Any investor can tell you that stock prices seem to vary randomly at times, but a pair of reports in the 16 August PRL suggests that they aren’t entirely random. The France- and US-based teams used analyses borrowed from the physics world to look at correlations among stock prices and found that most of the correlations are random. But they found a few exceptions: some collections of stocks have price correlations that are stable over time. Although this concept is not new to investors, the analyses are the first statistically precise descriptions of this phenomenon, and they suggest that some commonly used financial methods find correlations that are not real. The results cannot be used to predict market trends, but may be useful for the proper balancing of risk within a stock portfolio.
To minimize overall risk, investors are often urged to “diversify” their financial portfolio: “Don’t put all your eggs in one basket,” is the common warning. “But what happens if all the baskets are being carried by the same person?” asks Luis Amaral of Boston University. If you don’t know there is a single basket carrier–a correlation among seemingly uncorrelated stock prices–all your holdings could suffer when he stumbles. So financial analysts try to identify which stock prices tend to react in similar ways to external influences and which ones react differently. The two teams, based at Boston University and at the company Science & Finance in Paris, approached the problem in a new way that includes a precise definition of “random” behavior.
The researchers analyzed the correlations in several years of price data for a large number of US stocks using a technique that isolates a series of “modes” or “trends” from the background. With another technique called random matrix theory they could clearly see which of these modes could be accounted for entirely by randomness–at least 95% according to both teams. But the remaining modes were not random, the largest being the “full market” mode. It implies that the most important and stable influence on a stock price is the movement of the whole market, rather than any other stock price. The other nonrandom modes require more detailed analysis to unravel which collections of stocks they may represent. Laurent Laloux of Science & Finance speculates that they might be specific market sectors, such as technology companies or utilities.
Laloux explains that many analysts use correlation information as part of their risk analyses, but they don’t have solid methods for differentiating real trends from randomness. Amaral summarizes the conclusions this way: “Knowing that your baskets were carried by different people during the last year does not assure you that they will not be carried by the same person this year.”

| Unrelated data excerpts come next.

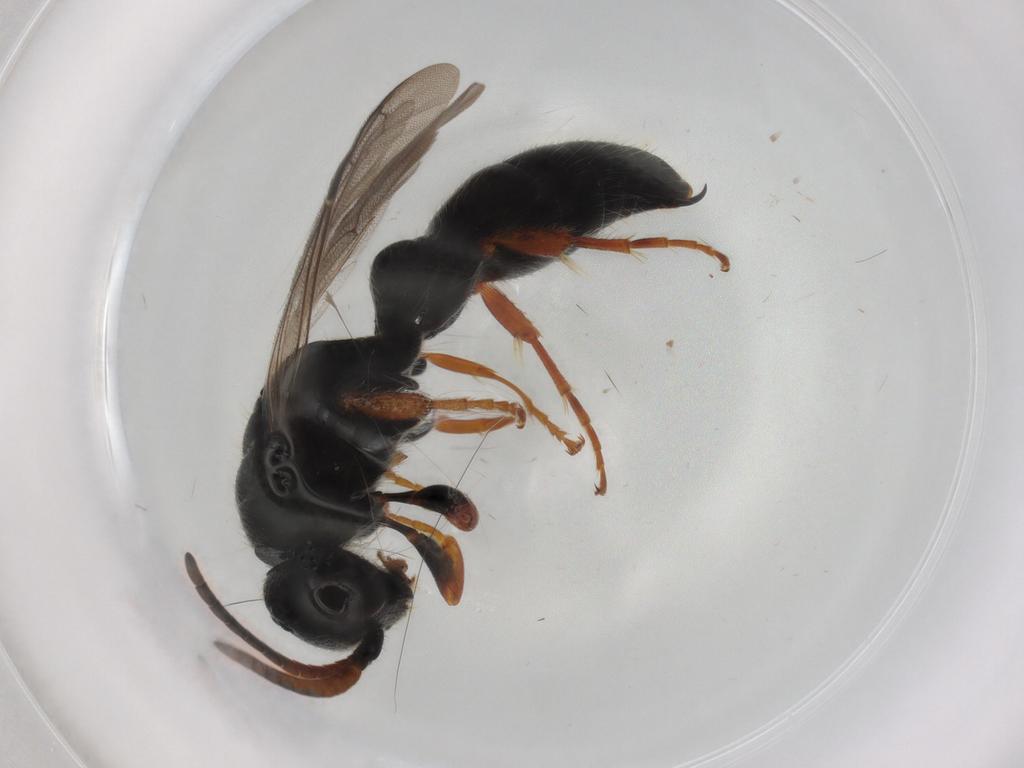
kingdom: Animalia
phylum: Arthropoda
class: Insecta
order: Hymenoptera
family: Tiphiidae
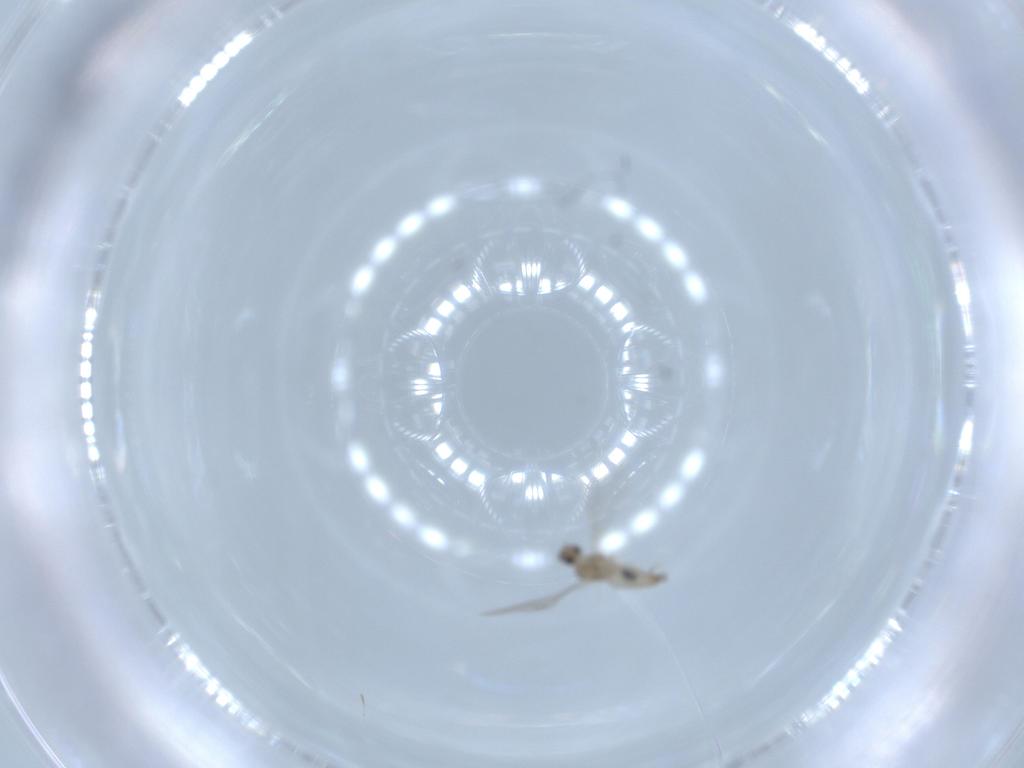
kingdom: Animalia
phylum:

Anirvan Sengupta of Lucent Technologies in Murray Hill, NJ, says the results illustrate that conventional theories for optimizing portfolios work only under more idealized conditions–few stocks and a market with unchanging external influences. He hopes more research will lead to a better understanding of the few nonrandom modes the researchers discovered, perhaps even a basic dynamical theory a physicist could be proud of. “Now that would be really interesting,” he says.